Extracted material –
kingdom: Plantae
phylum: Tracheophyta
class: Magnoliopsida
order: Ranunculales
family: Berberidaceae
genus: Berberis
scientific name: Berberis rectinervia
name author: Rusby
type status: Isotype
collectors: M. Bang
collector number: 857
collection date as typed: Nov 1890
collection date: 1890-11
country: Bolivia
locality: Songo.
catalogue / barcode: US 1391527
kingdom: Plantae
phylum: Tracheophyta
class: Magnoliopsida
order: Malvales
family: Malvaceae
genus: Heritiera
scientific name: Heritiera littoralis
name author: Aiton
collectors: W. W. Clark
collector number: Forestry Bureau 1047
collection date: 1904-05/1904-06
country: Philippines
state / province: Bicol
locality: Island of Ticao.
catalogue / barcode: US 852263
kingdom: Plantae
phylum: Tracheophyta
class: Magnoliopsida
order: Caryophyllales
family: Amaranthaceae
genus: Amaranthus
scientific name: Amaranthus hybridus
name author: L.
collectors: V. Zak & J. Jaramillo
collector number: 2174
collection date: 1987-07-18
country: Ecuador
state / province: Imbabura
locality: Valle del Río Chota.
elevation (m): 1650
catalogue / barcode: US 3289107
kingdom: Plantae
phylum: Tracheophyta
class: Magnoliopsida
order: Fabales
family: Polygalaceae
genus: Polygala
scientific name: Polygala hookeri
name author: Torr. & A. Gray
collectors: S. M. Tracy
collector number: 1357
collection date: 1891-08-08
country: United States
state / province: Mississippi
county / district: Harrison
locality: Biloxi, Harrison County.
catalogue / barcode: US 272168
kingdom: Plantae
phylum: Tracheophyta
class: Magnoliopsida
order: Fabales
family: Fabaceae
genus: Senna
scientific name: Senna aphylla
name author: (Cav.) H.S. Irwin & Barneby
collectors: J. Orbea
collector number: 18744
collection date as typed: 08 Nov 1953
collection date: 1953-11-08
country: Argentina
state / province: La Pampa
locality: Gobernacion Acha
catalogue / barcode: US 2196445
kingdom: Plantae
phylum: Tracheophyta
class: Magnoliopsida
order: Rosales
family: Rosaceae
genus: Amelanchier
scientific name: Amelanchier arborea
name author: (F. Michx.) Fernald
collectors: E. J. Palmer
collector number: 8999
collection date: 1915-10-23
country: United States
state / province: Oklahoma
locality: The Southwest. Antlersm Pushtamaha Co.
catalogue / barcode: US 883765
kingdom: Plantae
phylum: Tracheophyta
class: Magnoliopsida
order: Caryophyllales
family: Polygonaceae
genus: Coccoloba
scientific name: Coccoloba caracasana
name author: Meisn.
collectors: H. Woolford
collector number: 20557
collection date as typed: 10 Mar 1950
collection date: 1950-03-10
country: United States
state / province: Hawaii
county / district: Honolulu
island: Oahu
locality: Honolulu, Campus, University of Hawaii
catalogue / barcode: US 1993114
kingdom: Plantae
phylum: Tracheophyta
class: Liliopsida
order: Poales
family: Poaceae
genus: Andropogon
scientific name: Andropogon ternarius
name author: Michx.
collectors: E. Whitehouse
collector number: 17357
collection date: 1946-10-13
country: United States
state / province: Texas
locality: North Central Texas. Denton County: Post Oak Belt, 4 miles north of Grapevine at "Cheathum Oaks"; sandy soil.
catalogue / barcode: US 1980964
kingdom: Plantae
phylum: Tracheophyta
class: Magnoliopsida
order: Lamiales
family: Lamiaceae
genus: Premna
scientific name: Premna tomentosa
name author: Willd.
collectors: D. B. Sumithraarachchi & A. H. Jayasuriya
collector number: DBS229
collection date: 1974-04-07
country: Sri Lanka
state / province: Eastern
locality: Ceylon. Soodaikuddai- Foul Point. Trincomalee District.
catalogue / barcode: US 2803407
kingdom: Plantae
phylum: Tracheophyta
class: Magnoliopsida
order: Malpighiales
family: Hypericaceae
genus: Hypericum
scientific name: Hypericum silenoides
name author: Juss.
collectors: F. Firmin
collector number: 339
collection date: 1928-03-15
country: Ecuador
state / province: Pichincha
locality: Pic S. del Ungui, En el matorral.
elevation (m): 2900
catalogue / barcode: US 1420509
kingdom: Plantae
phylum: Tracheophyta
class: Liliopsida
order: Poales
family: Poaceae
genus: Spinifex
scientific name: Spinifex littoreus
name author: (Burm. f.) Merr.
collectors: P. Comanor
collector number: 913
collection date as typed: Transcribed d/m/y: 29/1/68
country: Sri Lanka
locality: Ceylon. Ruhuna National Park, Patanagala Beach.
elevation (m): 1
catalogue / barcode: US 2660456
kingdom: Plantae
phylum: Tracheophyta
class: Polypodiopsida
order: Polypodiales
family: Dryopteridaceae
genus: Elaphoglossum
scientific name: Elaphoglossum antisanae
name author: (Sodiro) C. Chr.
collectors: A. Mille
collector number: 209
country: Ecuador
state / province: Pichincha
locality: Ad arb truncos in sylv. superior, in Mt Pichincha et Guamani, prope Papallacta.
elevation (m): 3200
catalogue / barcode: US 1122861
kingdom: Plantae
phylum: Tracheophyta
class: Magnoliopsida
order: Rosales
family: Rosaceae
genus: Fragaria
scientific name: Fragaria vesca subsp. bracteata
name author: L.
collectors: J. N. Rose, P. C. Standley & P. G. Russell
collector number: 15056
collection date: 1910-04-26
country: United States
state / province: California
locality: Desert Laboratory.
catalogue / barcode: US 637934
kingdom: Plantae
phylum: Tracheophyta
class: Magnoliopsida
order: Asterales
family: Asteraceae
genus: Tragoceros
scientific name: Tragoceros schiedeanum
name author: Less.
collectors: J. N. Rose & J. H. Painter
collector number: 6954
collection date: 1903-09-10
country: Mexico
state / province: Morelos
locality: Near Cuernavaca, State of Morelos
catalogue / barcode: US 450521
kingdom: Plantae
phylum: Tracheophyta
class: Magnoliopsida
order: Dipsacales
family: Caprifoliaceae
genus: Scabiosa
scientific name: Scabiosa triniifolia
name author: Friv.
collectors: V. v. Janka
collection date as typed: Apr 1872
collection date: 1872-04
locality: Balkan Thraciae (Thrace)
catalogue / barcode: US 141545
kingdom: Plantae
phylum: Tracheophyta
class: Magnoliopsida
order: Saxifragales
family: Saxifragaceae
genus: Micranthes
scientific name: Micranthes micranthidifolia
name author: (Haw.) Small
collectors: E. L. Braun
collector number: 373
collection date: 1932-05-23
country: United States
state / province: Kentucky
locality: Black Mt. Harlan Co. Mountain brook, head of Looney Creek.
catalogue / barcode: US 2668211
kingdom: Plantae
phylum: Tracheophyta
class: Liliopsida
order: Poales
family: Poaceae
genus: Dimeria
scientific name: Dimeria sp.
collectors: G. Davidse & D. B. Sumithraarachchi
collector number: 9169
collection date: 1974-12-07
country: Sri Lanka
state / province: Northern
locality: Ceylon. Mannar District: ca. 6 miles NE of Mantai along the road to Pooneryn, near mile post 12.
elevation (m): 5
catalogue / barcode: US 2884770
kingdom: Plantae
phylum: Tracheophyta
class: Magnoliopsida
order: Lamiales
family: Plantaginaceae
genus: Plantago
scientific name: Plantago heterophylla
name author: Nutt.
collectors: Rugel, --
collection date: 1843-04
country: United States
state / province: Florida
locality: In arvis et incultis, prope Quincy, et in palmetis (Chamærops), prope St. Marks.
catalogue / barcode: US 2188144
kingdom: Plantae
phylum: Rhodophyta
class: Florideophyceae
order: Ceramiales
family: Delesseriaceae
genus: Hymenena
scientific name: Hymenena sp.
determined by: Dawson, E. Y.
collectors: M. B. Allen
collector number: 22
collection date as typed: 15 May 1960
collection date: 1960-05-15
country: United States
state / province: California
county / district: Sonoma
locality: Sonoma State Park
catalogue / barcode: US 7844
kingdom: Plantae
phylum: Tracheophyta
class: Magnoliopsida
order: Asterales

Task details – Can you give back everything from the line with "catalogue / barcode: US 852263" down to the line with "collectors: V. Zak & J. Jaramillo", updated so that "name author" reads "authority" and nothing else changes?

Task response –
catalogue / barcode: US 852263
kingdom: Plantae
phylum: Tracheophyta
class: Magnoliopsida
order: Caryophyllales
family: Amaranthaceae
genus: Amaranthus
scientific name: Amaranthus hybridus
authority: L.
collectors: V. Zak & J. Jaramillo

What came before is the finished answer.